Jul 03 2007
It's not quite as good as a Faraday cage (or better yet, not putting up wireless access points at all) but it'll definitely be on the radar of IT and infosec professionals in the near future thanks to some very high profile network intrusions that used wireless networks as their beachheads: A thin, transparent film that is not only impact resistant, but filters RF emissions, so that signals from outside can't get in, and more importantly, signals inside can't get out. Supposedly, this stuff's been in use on the government side of things for a while now, and it's just been declassified. The article makes it sound like you're going to be able to walk down to CompUSA in a couple of years and pick this stuff up to protect your house, when that's not what it was designed for, and in fact it's not aimed at consumers' home offices at all.
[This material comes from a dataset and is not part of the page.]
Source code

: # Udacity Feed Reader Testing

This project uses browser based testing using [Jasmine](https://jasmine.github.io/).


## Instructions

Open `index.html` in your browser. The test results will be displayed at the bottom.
This RF shielding material was designed for high security facilities, such as government data centers and big corporations that have lots of valuable data to protect (not naming any credit card companies - you know who you are); places where you don't want anyone with a wireless card or cellphone transmitting data without anyone being the wiser.
The article also has a comment from Bruce Schneier about properly securing your wireless infrastructure being more cost-effective than coating the windows with this stuff, and he's got a point: This Faraday shielding film was horrendously expensive when it was still classified, and it'll take a few years before it comes down enough in price to really be affordable. 802.11b access points only implement WEP, which is at best a stumbling block these days for intruders and not even much of a deterrent. 802.11g is worth the time and money to upgrade to, not just because it's faster, but because WPA is much harder for an intruder to crack; moreso if it's deployed in a corporate environment and is backed with (say) cryptographic certificates.